> _Exercise details_:
Output the lines of the entries below beginning at the one with "37: (567, 92, 1.32)" and ending with the last, exactly as written and without pictures.

[Data for processing Boundary: Start]

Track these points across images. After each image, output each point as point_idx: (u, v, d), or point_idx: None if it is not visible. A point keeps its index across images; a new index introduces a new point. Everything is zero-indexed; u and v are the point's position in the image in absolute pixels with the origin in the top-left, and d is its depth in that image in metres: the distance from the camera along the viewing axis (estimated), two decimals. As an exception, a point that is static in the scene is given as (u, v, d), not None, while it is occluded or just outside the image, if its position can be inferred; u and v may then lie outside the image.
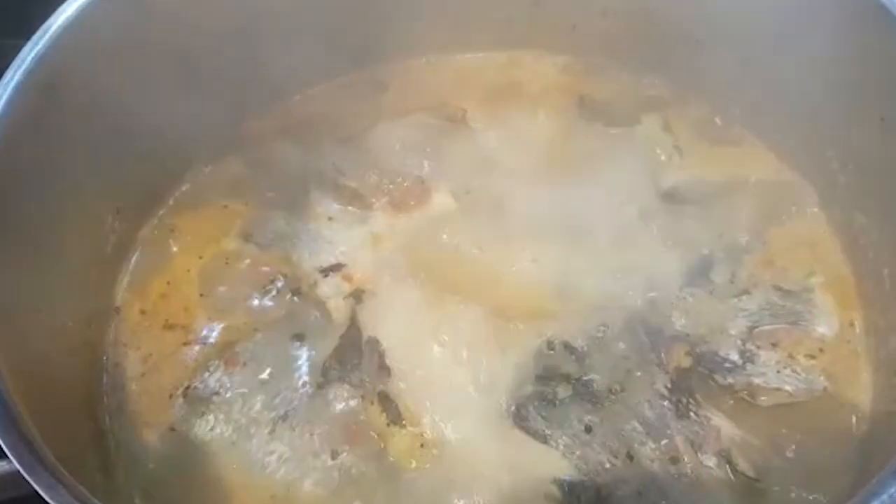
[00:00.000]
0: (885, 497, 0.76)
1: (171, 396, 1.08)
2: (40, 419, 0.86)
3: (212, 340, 1.11)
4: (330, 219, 1.20)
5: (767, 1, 1.14)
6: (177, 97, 1.19)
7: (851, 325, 1.11)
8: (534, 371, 1.07)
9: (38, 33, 1.00)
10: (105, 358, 1.12)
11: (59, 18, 1.01)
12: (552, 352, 1.08)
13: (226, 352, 1.10)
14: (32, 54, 0.98)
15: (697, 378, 1.06)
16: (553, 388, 1.06)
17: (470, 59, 1.36)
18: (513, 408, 1.05)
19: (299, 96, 1.33)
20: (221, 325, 1.12)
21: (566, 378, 1.06)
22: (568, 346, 1.09)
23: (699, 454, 1.02)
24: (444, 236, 1.18)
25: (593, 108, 1.30)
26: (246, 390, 1.07)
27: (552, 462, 1.02)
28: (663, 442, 1.02)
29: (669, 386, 1.06)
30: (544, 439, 1.03)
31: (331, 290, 1.14)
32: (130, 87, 1.11)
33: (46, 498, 0.77)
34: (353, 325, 1.11)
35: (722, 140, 1.26)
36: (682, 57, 1.25)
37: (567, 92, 1.32)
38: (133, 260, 1.19)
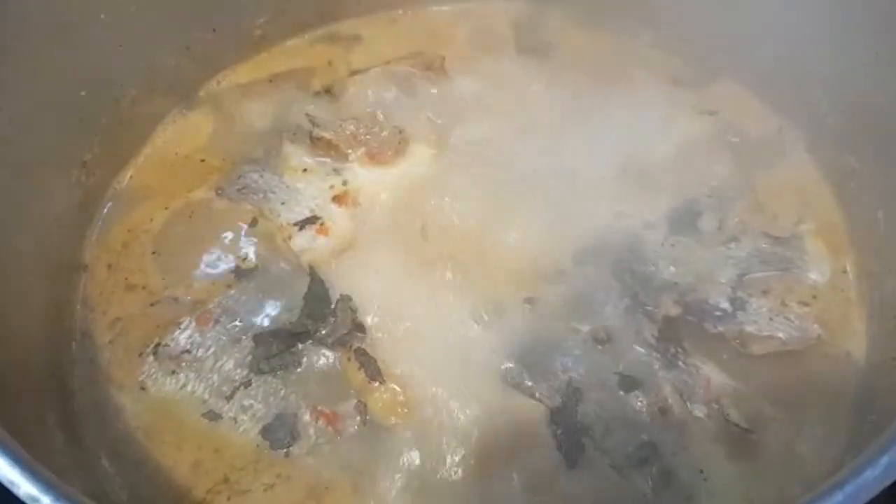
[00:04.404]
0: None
1: (140, 355, 0.98)
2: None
3: (181, 298, 1.01)
4: (305, 171, 1.10)
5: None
6: (146, 48, 1.10)
7: (844, 271, 1.03)
8: (518, 323, 0.98)
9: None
10: (73, 324, 1.01)
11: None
12: (537, 303, 0.99)
13: (197, 309, 1.00)
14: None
15: (686, 326, 0.97)
16: (538, 338, 0.96)
17: (447, 10, 1.26)
18: (496, 360, 0.95)
19: (274, 49, 1.23)
20: (185, 283, 1.02)
21: (552, 328, 0.97)
22: (553, 297, 0.99)
23: (689, 404, 0.93)
24: (423, 188, 1.08)
25: (574, 57, 1.20)
26: (218, 348, 0.97)
27: (538, 416, 0.92)
28: (651, 392, 0.93)
29: (657, 335, 0.96)
30: (531, 393, 0.94)
31: (305, 244, 1.04)
32: (95, 35, 1.02)
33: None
34: (327, 279, 1.01)
35: (706, 87, 1.17)
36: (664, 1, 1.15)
37: (549, 40, 1.22)
38: (102, 216, 1.09)
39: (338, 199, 1.07)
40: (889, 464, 0.57)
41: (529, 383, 0.94)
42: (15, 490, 0.65)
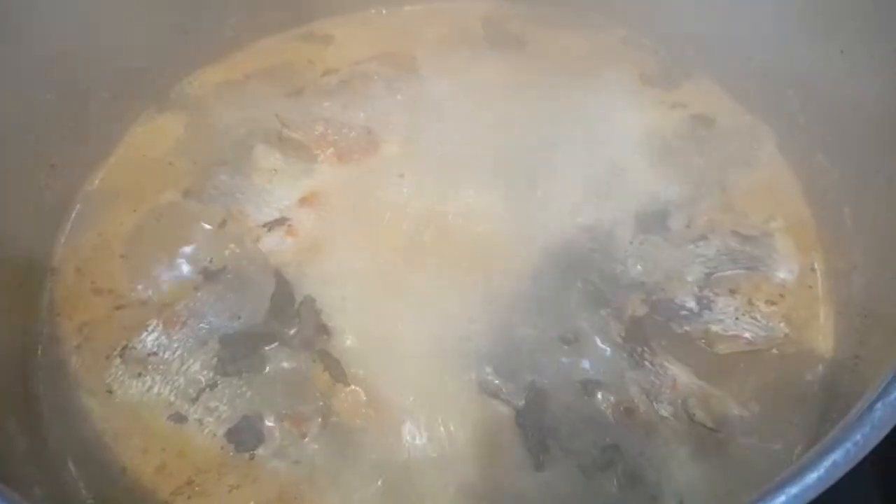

[Data for processing Boundary: End]

> _Result_:
37: (567, 92, 1.32)
38: (133, 260, 1.19)
[00:04.404]
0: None
1: (140, 355, 0.98)
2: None
3: (181, 298, 1.01)
4: (305, 171, 1.10)
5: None
6: (146, 48, 1.10)
7: (844, 271, 1.03)
8: (518, 323, 0.98)
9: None
10: (73, 324, 1.01)
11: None
12: (537, 303, 0.99)
13: (197, 309, 1.00)
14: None
15: (686, 326, 0.97)
16: (538, 338, 0.96)
17: (447, 10, 1.26)
18: (496, 360, 0.95)
19: (274, 49, 1.23)
20: (185, 283, 1.02)
21: (552, 328, 0.97)
22: (553, 297, 0.99)
23: (689, 404, 0.93)
24: (423, 188, 1.08)
25: (574, 57, 1.20)
26: (218, 348, 0.97)
27: (538, 416, 0.92)
28: (651, 392, 0.93)
29: (657, 335, 0.96)
30: (531, 393, 0.94)
31: (305, 244, 1.04)
32: (95, 35, 1.02)
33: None
34: (327, 279, 1.01)
35: (706, 87, 1.17)
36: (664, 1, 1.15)
37: (549, 40, 1.22)
38: (102, 216, 1.09)
39: (338, 199, 1.07)
40: (889, 464, 0.57)
41: (529, 383, 0.94)
42: (15, 490, 0.65)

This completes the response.